The continuation of coverage shall be available only under the following conditions:
(a) Those eligible remain within the State of California, although the departure of a dependent child to another state shall not invalidate the continuation provisions for any other family members.
(b) Those eligible do not marry or remarry, although the marriage of any dependent child shall not invalidate the continuation provisions for other family members.
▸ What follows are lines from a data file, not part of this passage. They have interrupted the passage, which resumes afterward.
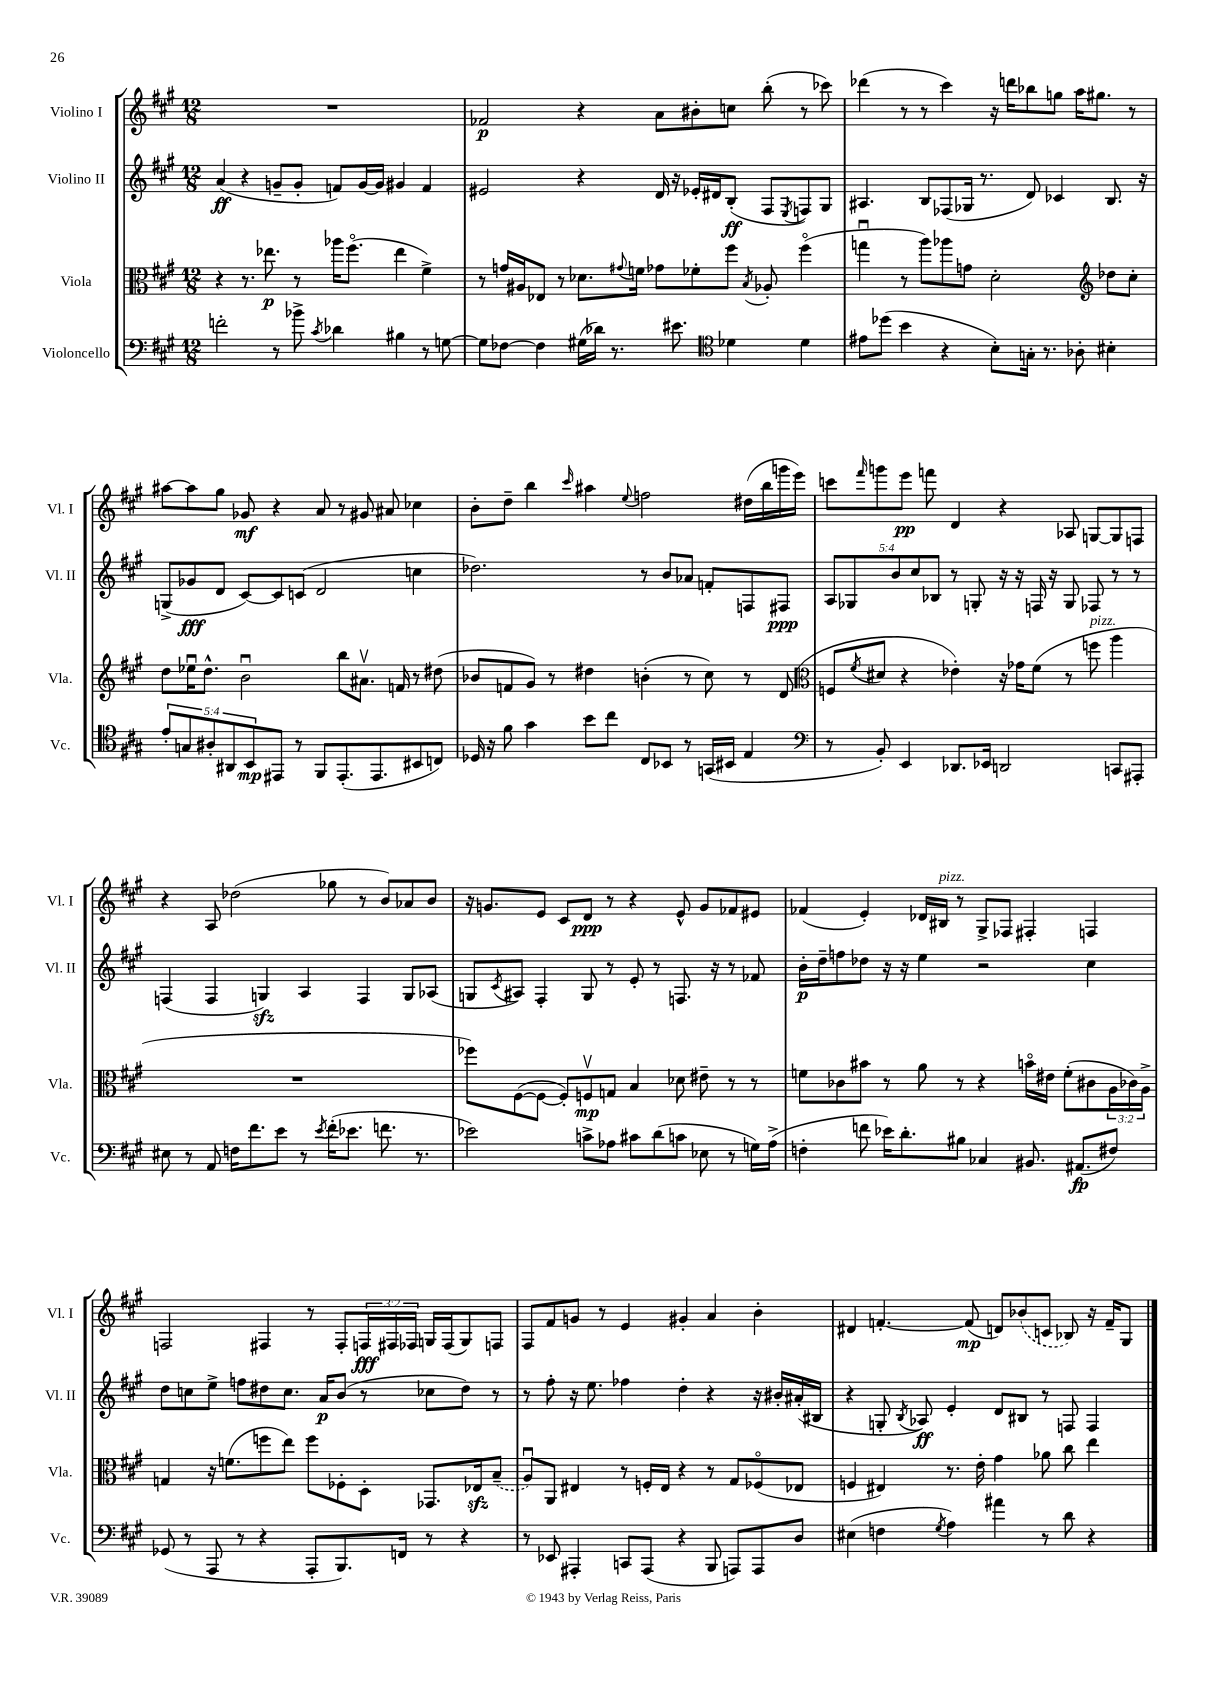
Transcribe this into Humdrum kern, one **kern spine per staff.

**kern	**kern	**kern	**kern
*staff4	*staff3	*staff2	*staff1
*clefF4	*clefC3	*clefG2	*clefG2
*k[f#c#g#]	*k[f#c#g#]	*k[f#c#g#]	*k[f#c#g#]
*M12/8	*M12/8	*M12/8	*M12/8
2f'	4r	(4a	1.r
.	8.r	4r	.
.	8.ee-	.	.
8r	.	8g~	.
8b-^	8r	8g'	.
8qc#	.	.	.
4d-	16aa-	8f)	.
.	(8.ff#o	.	.
.	.	[16g	.
.	.	16g]	.
4B#	4ee-	4g#	.
8r	4f#^)	4f	.
[8G	.	.	.
=	=	=	=
8G]	8r	2e#	2f-
[8F-	16g	.	.
.	16A#	.	.
4F-]	8E-	.	.
.	8r	.	.
(16G#	8.d-	4r	4r
16d-)	.	.	.
8.r	.	.	.
.	8qqg#	.	.
.	16f	.	.
.	8g-	16d	8a
8.e#	.	16r	.
.	8f-'	16e-'	8b#'
.	.	16d#	.
*clefC4	*	*	*
4d-	8ff#	(8B'	8cc
.	8qB	.	.
.	8A-'	8F#	(8bb'
.	.	8qE	.
4d-	(4ff#o	8F)	8r
.	.	8G#	8ccc-)
=	=	=	=
8e#	4ggu	4.A#	(4ddd-
(8dd-	.	.	.
4b	8r	.	8r
.	8aa)	8B	8r
4r	8aa-	(8F-	4ccc#)
.	8g	16G-	.
.	.	8.r	.
8B')	2d'	.	16r
.	.	.	16ddd
16G'	.	8d)	8bb-
8.r	.	.	.
.	.	4c-	8gg
8A-'	.	.	16aa
.	.	.	8.gg#
*	*clefG2	*	*
4B#'	8dd-	8.B	.
.	8cc#'	.	8r
.	.	16r	.
=	=	=	=
10e'	8dd	(8G^	[8aa#
10G	.	.	.
.	16ee-u	8g-	8aa#]
.	8.dd^^	.	.
10A#'	.	.	.
.	.	8d	8gg#
10AA#	.	.	.
.	2bu	[8c#)	8g-
10BB	.	.	.
8EE#	.	8c#]	4r
8r	.	(8c	.
8FF#	.	2d	8a
(8.EE#'	8bb	.	8r
.	8.a#v	.	8g#
8.EE#	.	.	.
.	.	.	8a#
.	16f	.	.
8BB#	8r	4cc	4cc-
8C)	(8dd#	.	.
=	=	=	=
16D-	8b-	2.dd-)	8b'
16r	.	.	.
8f#	8f	.	8dd~
4g#	8g#)	.	4bb
.	8r	.	.
.	.	.	16qqccc#
8b	4dd#	.	4aa#
8cc#	.	.	.
.	.	.	8qqee
8C#	(4b'	8r	2ff
8BB-	.	8b	.
8r	8r	8a-	.
(16GG	8cc#)	8f'	.
16BB#	.	.	.
4E	8r	8F	(16dd#
.	.	.	16bb
.	(8d	8F#	16ggg
.	.	.	16eee)
=	=	=	=
*clefF4	*clefC3	*	*
8r	8F	10A	8ccc
.	.	10G-	.
.	8qf#	.	16qqfff#
8BB')	8d#	.	8ggg
.	.	10b	.
4EE	4r	.	8eee
.	.	10cc#	.
.	.	.	8fff
.	.	10B-	.
8.DD-	4e-')	8r	4d
.	.	8G'	.
16EE-	.	.	.
2DD	16r	16r	4r
.	16g-	16r	.
.	(8f#	16F	.
.	.	16r	.
.	8r	8G	8A-
.	8ff	8F-	[8G
8CC	4aa	8r	8G]
8AAA#'	.	8r	8F
=	=	=	=
8E#	1.r	(4F	4r
8r	.	.	.
8AA	.	4F	8A
16F	.	.	(2dd-
8.f#	.	.	.
.	.	4G)	.
8e	.	.	.
8r	.	4A	.
8qe	.	.	.
(16f#'	.	.	8gg-
8.e-	.	.	.
.	.	4F	8r
8.f	.	.	8b)
.	.	8G	8a-
8.r	.	.	.
.	.	(8A-	8b
=	=	=	=
2e-)	8ff-)	8G	16r
.	.	.	8.g
.	.	8qc#	.
.	([8F#	8A#)	.
.	8F#_	4F#'	8e
.	8F#'])	.	8c#
8c^	8Fv	8G	8d
8A-	8G	8r	8r
8c#	4B	8e'	4r
(8d	.	8r	.
8c	8d-	8.F	8e^^
8E-	8e#~	.	8g
.	.	16r	.
8r	8r	8r	8f-
16G)	8r	8f-	8e#
(16A-^	.	.	.
=	=	=	=
4F'	8f	16b'	(4f-
.	.	16dd~	.
.	8c-	8ff	.
8f	8b#	8dd-	4e')
16e-)	8r	16r	.
8.d'	.	16r	.
.	8a	4ee	16d-
.	.	.	16B#
8B#	8r	.	8r
4C-	4r	2r	8G#^
.	.	.	8F-
8.BB#	16bo	.	4F#'
.	16e#	.	.
.	(8f'	.	.
(8.AA#	.	.	.
.	8c#	4cc#	4F
8F#)	24A	.	.
.	24c-)	.	.
.	24A^	.	.
=	=	=	=
(8GG-	4G	8dd	2F
8r	.	8cc	.
8AAA	16r	8ee^	.
.	(8.f	.	.
8r	.	8ff	.
4r	8ff	8dd#	4F#
.	8ee)	8.cc	.
8AAA'	8ff	.	8r
.	.	16a	.
8.BBB)	8F-'	(8b	8F#'
.	8D'	8r	24F
.	.	.	24F#
16FF	.	.	.
.	.	.	24F-
8r	8.GG-	8cc-	16G
.	.	.	(16F-
4r	.	8dd#)	8G)
.	16E-	.	.
.	(8B~	8r	8F
=	=	=	=
8r	8Au)	8r	8F#
8EE-	8AA	8ff#'	8f#
4AAA#'	4E#	16r	8g
.	.	8.ee	.
.	.	.	8r
8CC	8r	4ff-	4e
(8AAA#	16F'	.	.
.	16E#	.	.
4r	4r	4dd'	4g#'
8BBB	8r	4r	4a
8AAA)	8G#	.	.
8AAA	(8F-o	16r	4b'
.	.	16b#'	.
8D	8E-	(16a#'	.
.	.	16B#	.
=	=	=	=
(4E#	4F	4r	4d#
4F	4E#)	8G'	[4.f'
.	.	8qB	.
.	.	8A-)	.
8qG#	.	.	.
4A)	8.r	4e'	.
.	.	.	(8f]
.	16e'	.	.
4a#	4g#	8d	8d)
.	.	8B#	(8b-
8r	8a-	8r	8c
8d	8cc#	8F	8B-)
4r	4ee	4F	16r
.	.	.	16f~
.	.	.	8G#
==	==	==	==
*-	*-	*-	*-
(c) Those eligible are not eligible for any comparable state, federal, or private group medical plan, although the eligibility of any dependent child shall not invalidate the continuation provisions for other family members.
(d) Those eligible do not find employment with an employer that has a group plan of its own, even if the plan is less substantive, although the entry into such an employee plan by a dependent child shall not invalidate the continuation provisions for other family members.
(e) The group policy is not terminated or the employer’s participation in the group policy is not terminated.
(f) Those eligible do not knowingly furnish incorrect information or otherwise improperly obtain the benefits of the plan.
(g) The continuing individual shall pay the premium amount in the manner specified in the group policy for both his or her share of the premium and the group policyholder’s share, if any.
(h) Eligible persons under this section shall be notified in the same manner required for conversion notification pursuant to Section 12689. Every insurer shall communicate the availability of such coverage to all group policyholders and to all prospective group policyholders with whom they are negotiating.
(Amended by Stats. 1988, Ch. 960, Sec. 2.)
Notwithstanding any other provision of this part, Sections 12672, 12673, 12674, 12675, 12676, 12677, 12678, 12679, 12680, 12681, 12682, 12683, 12684, 12685, 12686, 12687, 12688, 12689, 12690, 12691, and 12692 shall not apply to a group policy that is issued, amended, or renewed on or after September 1, 2003.
(Added by Stats. 2002, Ch. 799, Sec. 4. Effective January 1, 2003. Operative September 1, 2003, by Sec. 5 of Ch. 799.)